You don't see as many flags flying outside folks' homes now.
I don't know the last time I saw anyone saluting firemen just driving by.
Or a New York Port Authority worker walking by.
Few scurrying back and forth to work in downtown New York even bother to look at the vast open pit that was once the World Trade Center.
Tourists still come but some wonder what to make of that big hole.
From some, I sense a big disappointment.
They look. They wonder. But there's nothing there.
They know well something tragic happened here, something historic.
But it's history.
And with the years that pass, the small comfort knowing it is further back in history.
Something that was then, but is not now.
A tragic snapshot of what was, and because nothing has happened since, could never be again.
So tourists move on to other New York sites.
And hardened New Yorkers to other more pressing concerns.
Jobs. Kids. Schedules.
All rudely interrupted seven years ago this day.

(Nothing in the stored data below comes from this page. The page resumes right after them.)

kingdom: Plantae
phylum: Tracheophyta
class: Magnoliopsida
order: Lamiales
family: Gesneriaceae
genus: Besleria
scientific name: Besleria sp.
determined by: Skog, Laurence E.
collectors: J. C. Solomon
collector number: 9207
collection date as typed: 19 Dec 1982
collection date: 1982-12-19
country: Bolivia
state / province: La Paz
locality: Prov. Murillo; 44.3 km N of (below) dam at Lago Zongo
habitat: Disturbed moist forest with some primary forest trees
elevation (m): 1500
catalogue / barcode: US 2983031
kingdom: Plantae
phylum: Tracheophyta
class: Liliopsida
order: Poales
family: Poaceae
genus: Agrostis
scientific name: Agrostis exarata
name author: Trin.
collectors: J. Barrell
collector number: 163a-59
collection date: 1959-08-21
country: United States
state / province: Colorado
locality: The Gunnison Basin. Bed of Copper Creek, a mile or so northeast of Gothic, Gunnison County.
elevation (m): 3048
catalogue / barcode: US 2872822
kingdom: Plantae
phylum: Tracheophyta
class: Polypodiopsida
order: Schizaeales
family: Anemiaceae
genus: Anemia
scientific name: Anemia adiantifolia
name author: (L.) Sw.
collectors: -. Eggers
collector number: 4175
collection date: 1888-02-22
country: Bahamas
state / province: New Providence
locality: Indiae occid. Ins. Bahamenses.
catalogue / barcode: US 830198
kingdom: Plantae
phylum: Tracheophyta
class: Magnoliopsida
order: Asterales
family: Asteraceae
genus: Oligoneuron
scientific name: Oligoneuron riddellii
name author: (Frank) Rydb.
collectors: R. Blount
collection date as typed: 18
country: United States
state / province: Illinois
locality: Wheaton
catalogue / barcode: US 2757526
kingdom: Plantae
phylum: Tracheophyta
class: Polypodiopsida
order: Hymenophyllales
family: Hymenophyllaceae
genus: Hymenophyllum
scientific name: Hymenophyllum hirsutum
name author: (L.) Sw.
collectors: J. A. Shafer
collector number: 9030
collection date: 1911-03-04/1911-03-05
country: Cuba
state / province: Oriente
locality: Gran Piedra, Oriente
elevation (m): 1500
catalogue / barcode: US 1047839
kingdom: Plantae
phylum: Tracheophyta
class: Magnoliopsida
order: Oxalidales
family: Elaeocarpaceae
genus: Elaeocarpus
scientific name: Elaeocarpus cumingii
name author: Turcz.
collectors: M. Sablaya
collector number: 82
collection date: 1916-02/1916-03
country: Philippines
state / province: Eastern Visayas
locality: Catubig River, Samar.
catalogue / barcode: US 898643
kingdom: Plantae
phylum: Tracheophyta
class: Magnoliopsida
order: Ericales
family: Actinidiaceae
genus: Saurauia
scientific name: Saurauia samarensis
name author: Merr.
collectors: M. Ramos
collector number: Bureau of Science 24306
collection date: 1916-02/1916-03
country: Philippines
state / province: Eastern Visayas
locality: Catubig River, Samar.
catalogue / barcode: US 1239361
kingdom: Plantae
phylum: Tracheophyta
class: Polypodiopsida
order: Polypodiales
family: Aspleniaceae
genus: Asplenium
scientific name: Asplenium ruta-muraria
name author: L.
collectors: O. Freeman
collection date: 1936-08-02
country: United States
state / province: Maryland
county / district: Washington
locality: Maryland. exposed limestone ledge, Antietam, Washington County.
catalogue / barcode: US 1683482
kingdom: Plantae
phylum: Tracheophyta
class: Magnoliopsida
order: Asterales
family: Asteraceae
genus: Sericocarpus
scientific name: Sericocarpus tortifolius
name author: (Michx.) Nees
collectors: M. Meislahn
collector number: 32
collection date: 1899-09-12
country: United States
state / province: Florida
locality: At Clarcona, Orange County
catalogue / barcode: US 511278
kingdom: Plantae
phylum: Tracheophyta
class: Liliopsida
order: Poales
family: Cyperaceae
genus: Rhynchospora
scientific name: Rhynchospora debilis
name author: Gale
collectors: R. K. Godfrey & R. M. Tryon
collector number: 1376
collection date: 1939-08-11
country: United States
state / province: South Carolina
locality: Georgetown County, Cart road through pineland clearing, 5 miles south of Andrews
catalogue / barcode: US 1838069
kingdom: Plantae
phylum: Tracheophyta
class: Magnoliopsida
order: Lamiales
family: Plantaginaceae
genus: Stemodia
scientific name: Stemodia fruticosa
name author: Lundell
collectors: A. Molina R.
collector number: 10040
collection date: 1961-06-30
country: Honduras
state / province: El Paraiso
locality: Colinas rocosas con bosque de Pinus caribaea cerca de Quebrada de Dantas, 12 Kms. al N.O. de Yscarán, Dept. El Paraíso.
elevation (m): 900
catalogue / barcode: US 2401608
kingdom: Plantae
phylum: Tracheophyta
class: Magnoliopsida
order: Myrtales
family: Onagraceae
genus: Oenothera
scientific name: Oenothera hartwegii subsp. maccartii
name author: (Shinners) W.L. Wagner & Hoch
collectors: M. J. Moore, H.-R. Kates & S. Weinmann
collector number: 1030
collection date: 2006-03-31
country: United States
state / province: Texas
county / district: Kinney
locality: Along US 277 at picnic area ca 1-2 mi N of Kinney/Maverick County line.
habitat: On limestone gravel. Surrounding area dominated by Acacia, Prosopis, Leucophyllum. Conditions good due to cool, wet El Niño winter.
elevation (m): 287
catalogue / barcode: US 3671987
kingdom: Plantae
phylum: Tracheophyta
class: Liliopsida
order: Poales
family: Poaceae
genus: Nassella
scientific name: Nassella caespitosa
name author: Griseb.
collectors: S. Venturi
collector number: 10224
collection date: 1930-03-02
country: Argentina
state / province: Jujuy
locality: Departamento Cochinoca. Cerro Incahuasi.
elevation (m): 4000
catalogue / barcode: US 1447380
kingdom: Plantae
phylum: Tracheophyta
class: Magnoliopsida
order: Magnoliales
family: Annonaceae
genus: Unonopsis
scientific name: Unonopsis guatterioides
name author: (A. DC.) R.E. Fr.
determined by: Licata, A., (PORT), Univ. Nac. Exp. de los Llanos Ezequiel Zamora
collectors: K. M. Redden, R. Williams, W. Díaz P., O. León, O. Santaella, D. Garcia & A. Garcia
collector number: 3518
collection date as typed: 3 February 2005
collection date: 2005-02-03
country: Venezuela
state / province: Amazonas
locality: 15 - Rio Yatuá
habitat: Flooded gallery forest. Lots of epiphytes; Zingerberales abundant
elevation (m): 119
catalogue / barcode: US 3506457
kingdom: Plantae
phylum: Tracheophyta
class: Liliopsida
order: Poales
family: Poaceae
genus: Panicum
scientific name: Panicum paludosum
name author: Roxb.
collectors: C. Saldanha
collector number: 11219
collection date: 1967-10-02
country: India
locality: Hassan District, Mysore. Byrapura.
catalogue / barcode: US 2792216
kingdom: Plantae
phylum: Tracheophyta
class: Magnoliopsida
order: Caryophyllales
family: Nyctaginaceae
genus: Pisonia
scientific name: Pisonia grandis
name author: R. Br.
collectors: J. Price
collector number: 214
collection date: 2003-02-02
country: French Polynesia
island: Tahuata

An odd anniversary, really.
For couples, they call this the time they get their "itch."
Some get restless. Some get worse. Most, I hope, get encouraged.
They're still together.
I don't know about our nation. No itch. Few flags. Not a whole lot of reflection.
Perhaps it's good we move on.
What's not good is how we forget.
And compartmentalize and insist it's all in the past.
As if it's not with us now, and warning us now.
That should be our seven-year itch.
What worries me greatly is few are even scratching it.